One of my favorite phrases comes from Eucharistic Prayer II – “Make holy, therefore, these gifts, we pray, by sending down your Spirit upon them like dewfall, so they may become for us the Body and Blood of our Lord Jesus Christ.”

It is the word dewfall that touches my heart so much. I really did not know what it meant but I was thinking about it last weekend during Mass. A few days later, I came upon a blog post where the blogger shared that this was one of his favorite prayers as well, especially the use of the word “dewfall.”

He described dewfall as the unseen becoming seen. Beautiful.

So, with that God-incidence, I did some more research and found an article by a Catholic archbishop who wrote that dew is an important source of water for people in the desert and it signifies life. Life.

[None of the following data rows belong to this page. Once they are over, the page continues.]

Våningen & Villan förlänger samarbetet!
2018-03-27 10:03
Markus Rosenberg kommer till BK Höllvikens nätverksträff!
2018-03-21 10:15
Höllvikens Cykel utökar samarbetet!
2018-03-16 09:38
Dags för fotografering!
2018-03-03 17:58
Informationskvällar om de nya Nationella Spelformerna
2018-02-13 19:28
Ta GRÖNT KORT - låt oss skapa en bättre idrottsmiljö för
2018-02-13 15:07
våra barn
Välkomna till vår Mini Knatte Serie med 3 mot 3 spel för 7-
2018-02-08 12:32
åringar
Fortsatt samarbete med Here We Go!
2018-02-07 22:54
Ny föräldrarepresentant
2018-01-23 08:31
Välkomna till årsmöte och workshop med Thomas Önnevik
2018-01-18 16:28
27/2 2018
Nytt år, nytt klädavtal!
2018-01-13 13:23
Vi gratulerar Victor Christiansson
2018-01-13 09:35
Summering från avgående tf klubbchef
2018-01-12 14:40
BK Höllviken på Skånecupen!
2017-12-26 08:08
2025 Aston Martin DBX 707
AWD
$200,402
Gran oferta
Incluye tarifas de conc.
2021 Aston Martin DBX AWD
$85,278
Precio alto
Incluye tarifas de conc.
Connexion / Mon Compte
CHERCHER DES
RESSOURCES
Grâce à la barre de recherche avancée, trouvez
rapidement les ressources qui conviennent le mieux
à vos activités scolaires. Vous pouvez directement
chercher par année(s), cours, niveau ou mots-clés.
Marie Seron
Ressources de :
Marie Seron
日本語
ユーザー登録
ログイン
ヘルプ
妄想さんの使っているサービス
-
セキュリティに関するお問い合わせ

Also, God used dew to feed the Israelites manna in the desert. The dew formed on the ground and when it dried, the flakes of manna appeared. This was their bread.

Bread of life. Unseen becoming seen.

No wonder that word touched me.


5 Responses »

  1. Colleen, “Dewfall” is my favorite, too. It’s poetic and mysterious-just like the Holy Spirit. What a fitting word to describe what happens in transubstantiation. It seems crazy, I know, but at my former church, the pastor refused to say it. There were many things that he objected to in the Church and, after 21 years at my parish, my family and I finally left, and I often say that his refusal to say “like the dewfall” was the final straw. We have been loving our new parish, where both priests pray the Mass exactly as it is meant to be. Now a retired priest moved into the rectory and has been helping with Mass. He also omits “like the dewfall.” I asked him why he doesn’t say it and he told me it’s because “dew doesn’t fall.” I shared Websters Dictionary definition with him. I didn’t want to be unwelcoming to him considering it’s his home, now, but at the same time, it upset me that it gets omitted depending upon the priest’s opinion of the definition of the word. At any rate, the retired pastor now uses a different version of the Eucharistic Prayer to get around saying it. Thanks for this post. I will visit your links. God bless you!

    • Wow. Another God-incidence! You were meant to come read this post for sure!!! I do not understand at all why they will not say dewfall. I can understand you being upset about that. Hope you enjoy those other links! God bless.

  2. Dewfall by the power of the Holy Spirit, the Spirit of charity, the perfect love of Christ that makes transubstantiation possible. A great and beautiful mystery I take for granted too often.